This project is motivated by the need to better understand the evolution of massive stars as shapers of the interstellar medium through ionization and winds, sources of heavy elements throughout Galactic history, and as the progenitors of supernovae. In particular, the rotation properties of massive early-type OB stars play a key role in their evolution as rapid rotation can trigger strong mixing which can in turn extend their core-hydrogen burning lifetimes, significantly increase their luminosities, and change the chemical compositions of their surfaces. Indeed, some massive stars may even experience a short episode of faster rotation during their approach to the terminal main sequence (caused by changes in internal structure) which may account for the occurrence of the rapidly rotating Be stars, B-type stars with Balmer line emission and an infrared excess due to a circumstellar disk.

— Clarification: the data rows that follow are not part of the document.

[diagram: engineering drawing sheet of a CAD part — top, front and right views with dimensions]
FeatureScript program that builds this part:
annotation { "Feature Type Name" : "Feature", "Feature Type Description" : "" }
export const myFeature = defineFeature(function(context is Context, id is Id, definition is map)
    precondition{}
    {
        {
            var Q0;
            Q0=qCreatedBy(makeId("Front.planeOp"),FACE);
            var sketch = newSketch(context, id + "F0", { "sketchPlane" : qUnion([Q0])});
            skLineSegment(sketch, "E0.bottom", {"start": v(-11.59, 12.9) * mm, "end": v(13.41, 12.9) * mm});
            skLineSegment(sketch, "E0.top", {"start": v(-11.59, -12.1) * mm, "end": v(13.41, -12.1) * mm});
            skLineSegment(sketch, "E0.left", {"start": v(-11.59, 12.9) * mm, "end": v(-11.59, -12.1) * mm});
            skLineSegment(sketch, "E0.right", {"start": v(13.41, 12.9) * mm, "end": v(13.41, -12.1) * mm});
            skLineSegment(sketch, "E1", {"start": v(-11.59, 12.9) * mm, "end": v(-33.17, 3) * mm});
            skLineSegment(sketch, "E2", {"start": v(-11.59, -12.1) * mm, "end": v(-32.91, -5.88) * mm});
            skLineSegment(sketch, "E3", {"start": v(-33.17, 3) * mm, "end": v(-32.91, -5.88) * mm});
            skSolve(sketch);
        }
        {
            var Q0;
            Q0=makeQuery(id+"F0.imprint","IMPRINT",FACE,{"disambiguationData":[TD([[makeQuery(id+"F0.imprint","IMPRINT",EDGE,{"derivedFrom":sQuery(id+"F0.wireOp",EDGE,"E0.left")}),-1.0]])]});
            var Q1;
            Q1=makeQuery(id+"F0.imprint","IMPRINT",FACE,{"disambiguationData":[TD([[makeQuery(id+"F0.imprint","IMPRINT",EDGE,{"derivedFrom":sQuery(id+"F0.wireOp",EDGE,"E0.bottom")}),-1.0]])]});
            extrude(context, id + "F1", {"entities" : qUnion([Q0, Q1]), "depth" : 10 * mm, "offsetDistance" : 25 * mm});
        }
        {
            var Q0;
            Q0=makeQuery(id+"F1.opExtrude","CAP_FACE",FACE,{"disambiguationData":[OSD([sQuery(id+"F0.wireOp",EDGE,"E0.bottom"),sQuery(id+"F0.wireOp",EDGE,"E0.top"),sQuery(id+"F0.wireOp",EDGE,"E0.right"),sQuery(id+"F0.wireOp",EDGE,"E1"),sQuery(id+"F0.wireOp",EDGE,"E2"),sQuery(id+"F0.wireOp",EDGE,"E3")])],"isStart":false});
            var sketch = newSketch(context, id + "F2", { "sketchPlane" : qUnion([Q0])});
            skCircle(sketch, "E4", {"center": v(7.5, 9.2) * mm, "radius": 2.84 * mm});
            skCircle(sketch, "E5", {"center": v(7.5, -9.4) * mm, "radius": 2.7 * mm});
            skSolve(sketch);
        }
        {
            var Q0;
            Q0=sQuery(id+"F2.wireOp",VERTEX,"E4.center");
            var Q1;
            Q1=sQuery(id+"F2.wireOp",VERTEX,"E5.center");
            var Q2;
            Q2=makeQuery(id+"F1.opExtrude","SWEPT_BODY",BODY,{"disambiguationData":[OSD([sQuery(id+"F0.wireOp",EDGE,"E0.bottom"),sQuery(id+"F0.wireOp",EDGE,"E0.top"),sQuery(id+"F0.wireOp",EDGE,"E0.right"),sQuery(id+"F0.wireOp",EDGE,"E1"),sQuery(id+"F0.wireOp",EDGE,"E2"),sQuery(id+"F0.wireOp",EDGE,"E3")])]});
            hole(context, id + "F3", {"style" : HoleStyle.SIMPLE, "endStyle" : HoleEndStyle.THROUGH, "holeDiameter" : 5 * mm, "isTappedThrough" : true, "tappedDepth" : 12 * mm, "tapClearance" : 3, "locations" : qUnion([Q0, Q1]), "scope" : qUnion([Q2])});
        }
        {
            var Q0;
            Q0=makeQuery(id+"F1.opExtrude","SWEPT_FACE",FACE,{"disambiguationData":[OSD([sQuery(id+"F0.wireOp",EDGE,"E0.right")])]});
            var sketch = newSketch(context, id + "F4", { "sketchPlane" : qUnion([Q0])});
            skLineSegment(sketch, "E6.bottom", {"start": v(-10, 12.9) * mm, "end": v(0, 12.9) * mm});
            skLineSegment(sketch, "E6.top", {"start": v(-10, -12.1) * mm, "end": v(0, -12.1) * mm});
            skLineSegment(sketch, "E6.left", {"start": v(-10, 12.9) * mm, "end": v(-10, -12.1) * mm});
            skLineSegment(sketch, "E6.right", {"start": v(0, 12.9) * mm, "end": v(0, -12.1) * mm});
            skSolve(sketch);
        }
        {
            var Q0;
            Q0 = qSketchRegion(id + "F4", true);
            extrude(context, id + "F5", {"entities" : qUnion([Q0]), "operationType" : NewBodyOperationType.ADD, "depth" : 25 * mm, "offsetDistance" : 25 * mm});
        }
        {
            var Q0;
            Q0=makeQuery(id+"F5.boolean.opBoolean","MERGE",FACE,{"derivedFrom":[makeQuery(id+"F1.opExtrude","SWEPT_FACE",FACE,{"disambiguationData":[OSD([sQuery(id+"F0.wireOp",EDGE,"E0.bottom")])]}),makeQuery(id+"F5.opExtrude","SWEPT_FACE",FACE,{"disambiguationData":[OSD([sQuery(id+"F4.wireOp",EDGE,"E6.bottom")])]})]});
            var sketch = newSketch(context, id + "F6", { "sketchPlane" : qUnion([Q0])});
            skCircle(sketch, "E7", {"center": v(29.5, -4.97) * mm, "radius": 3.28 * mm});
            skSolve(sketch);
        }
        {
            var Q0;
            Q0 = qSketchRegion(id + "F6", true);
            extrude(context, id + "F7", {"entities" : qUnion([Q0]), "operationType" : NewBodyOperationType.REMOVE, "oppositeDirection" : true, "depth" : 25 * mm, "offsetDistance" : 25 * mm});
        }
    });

Observational studies of stellar rotation are problematic because in most cases it is difficult to determine the inclination of the spin axis relative to our line of sight. However, this shortcoming can be overcome in statistical analyses of large samples of targets. The purpose of this investigation is to obtain such data on the projected rotational velocities of a significant sample of massive B-type stars in young open clusters. Model line synthesis codes will be used to determine fundamental stellar parameters such as effective temperature and gravity in order to show how the rotational properties vary from the pre-main sequence phase, through the duration of the main sequence lifetime, and up to the terminal age main sequence. The spectra will also be analyzed to determine the influence of rotation on mixing of CNO processed gas into the surface layers. The results will provide the crucial means to test modern evolutionary codes and to aid in our interpretation of the properties of young stellar clusters and associations.
A second aspect of the program is a study of the physical processes in stars that are spinning so fast that the centrifugal and gravitational accelerations nearly balance each other at the stellar equator. This work will center on new observations with the Georgia State University Center for High Angular Resolution Astronomy Array (CHARA) at Mount Wilson Observatory. This six-element, optical long baseline interferometer will resolve the shapes and sizes of these ultrafast rotators, and numerical models will be constructed to match both the interferometric fringe data and complementary high signalto- noise spectroscopy. The goal is to determine how fast a star must rotate in order to eject matter out into a circumstellar disk of the kind found in Be stars. CHARA Array observations of Be disks will help determine their size, orientation, and mass outflow rate.
Through this award, a postdoctoral research fellow will be supported and trained. The postdoctoral fellow will also participate in instrument support and development at the CHARA Array, developing expertise in electro-optics and computation and supporting the optical interferometer. Graduate students are also expected to be involved and educated through the work. The results of this work will be included in introductory astronomy course lectures and GSU and disseminated to the public through press releases and public talks.